La FAO travaille de concert avec les gouvernements pour concevoir des politiques et stratégies de protection sociale. Par exemple, nous collaborons avec la Communauté économique des Etats de l’Afrique de l’ouest (Cédéao) pour élaborer un cadre et un plan opérationnel de protection sociale, qui servent de référence pour les pays en phase de formulation de leurs stratégies nationales.
Par ailleurs, notre action s’étend aux communautés de base. Nous les sensibilisons à leurs droits en matière de protection sociale et leur expliquons les services minimaux que l’État doit leur offrir. Ces actions touchent les pêcheurs, les agriculteurs et les communautés forestières.
Nous agissons donc à deux niveaux : auprès des gouvernements pour la formulation de politiques, et auprès des communautés pour leur autonomisation et leur inclusion dans ces systèmes.
Quelles sont les principales difficultés rencontrées et les stratégies pour les surmonter ?
Les obstacles sont nombreux. D’abord, les effets du changement climatique amplifient les vulnérabilités des populations rurales. Ensuite, le manque de financement limite les capacités des gouvernements à fournir une protection adéquate. Enfin, l’absence de données fiables complique la planification et le suivi des politiques sociales.
Certaines nations disposent de registres pour la protection sociale, mais ils ne couvrent pas toujours le monde rural ou manquent d’interopérabilité avec les registres nationaux. La FAO accompagne les pays pour améliorer cette interopérabilité, éviter les doublons et renforcer la coordination multisectorielle.

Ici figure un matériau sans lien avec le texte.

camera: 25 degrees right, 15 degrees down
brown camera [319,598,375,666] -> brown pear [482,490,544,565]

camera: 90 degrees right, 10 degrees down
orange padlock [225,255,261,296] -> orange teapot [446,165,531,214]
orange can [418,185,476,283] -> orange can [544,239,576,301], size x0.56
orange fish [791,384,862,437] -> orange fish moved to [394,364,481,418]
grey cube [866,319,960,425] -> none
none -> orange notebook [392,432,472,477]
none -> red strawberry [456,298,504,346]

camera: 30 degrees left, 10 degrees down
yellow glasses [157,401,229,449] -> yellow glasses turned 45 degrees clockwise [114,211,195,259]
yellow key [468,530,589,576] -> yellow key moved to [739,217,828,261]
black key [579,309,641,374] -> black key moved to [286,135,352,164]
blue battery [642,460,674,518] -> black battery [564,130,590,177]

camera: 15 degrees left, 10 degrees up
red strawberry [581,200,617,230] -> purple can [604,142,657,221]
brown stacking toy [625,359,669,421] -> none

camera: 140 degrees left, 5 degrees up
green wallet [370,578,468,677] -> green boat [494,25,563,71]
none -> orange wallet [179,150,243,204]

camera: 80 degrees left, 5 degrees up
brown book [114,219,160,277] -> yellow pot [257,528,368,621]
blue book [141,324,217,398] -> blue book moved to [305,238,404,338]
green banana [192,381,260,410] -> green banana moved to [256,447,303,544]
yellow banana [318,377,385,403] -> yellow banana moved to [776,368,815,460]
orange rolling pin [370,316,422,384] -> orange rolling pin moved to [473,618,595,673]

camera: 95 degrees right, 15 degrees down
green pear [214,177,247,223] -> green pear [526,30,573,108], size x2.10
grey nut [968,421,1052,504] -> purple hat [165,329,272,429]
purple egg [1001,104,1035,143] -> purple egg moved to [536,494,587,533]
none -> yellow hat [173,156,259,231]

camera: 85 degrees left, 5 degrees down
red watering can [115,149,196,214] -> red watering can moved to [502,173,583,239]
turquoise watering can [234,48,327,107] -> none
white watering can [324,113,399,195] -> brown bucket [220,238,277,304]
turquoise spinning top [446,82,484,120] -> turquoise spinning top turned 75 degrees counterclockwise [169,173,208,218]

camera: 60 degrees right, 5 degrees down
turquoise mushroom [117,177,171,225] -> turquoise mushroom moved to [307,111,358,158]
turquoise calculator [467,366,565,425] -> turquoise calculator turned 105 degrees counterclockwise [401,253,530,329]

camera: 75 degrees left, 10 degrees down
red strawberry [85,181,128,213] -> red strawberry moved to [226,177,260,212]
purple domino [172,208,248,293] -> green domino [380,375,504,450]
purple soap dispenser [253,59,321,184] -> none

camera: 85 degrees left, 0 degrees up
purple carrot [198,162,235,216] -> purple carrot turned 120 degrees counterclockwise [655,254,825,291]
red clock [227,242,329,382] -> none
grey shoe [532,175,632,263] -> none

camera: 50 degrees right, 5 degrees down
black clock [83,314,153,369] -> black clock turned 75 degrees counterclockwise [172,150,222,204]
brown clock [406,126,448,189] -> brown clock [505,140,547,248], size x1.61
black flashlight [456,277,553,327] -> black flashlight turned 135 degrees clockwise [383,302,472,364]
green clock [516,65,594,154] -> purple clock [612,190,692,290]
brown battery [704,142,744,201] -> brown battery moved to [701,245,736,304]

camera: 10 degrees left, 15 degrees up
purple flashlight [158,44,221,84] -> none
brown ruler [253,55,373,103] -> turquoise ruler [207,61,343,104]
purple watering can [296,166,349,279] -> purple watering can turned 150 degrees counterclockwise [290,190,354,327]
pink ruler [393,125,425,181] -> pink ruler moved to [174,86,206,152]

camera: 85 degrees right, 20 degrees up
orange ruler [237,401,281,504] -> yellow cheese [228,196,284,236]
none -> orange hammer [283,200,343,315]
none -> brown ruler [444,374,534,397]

Le Cabo Verde est souvent cité comme un exemple en matière de résilience agricole. Quelles leçons peut-on en tirer pour l’Afrique de l’Ouest ?
Le Cabo Verde se distingue par son faible déficit de financement pour atteindre une couverture sociale universelle, estimé à seulement 4 %, contre 94 % en Sierra Leone. Ce pays montre une volonté politique affirmée en investissant dans son capital humain selon une approche cyclique, de la petite enfance au troisième âge.
Son modèle met en avant la nutrition infantile et l’assistance sociale aux personnes âgées sans soutien familial. Cette stratégie illustre qu’avec une gestion optimale et une mobilisation de ressources diversifiées, des avancées significatives sont possibles.
Aussi, le Cabo Verde est une source d’inspiration. Nous espérons que d’autres nations en Afrique de l’Ouest s’en inspireront pour atteindre une couverture sociale d’au moins 90 % et protéger efficacement leurs populations vulnérables.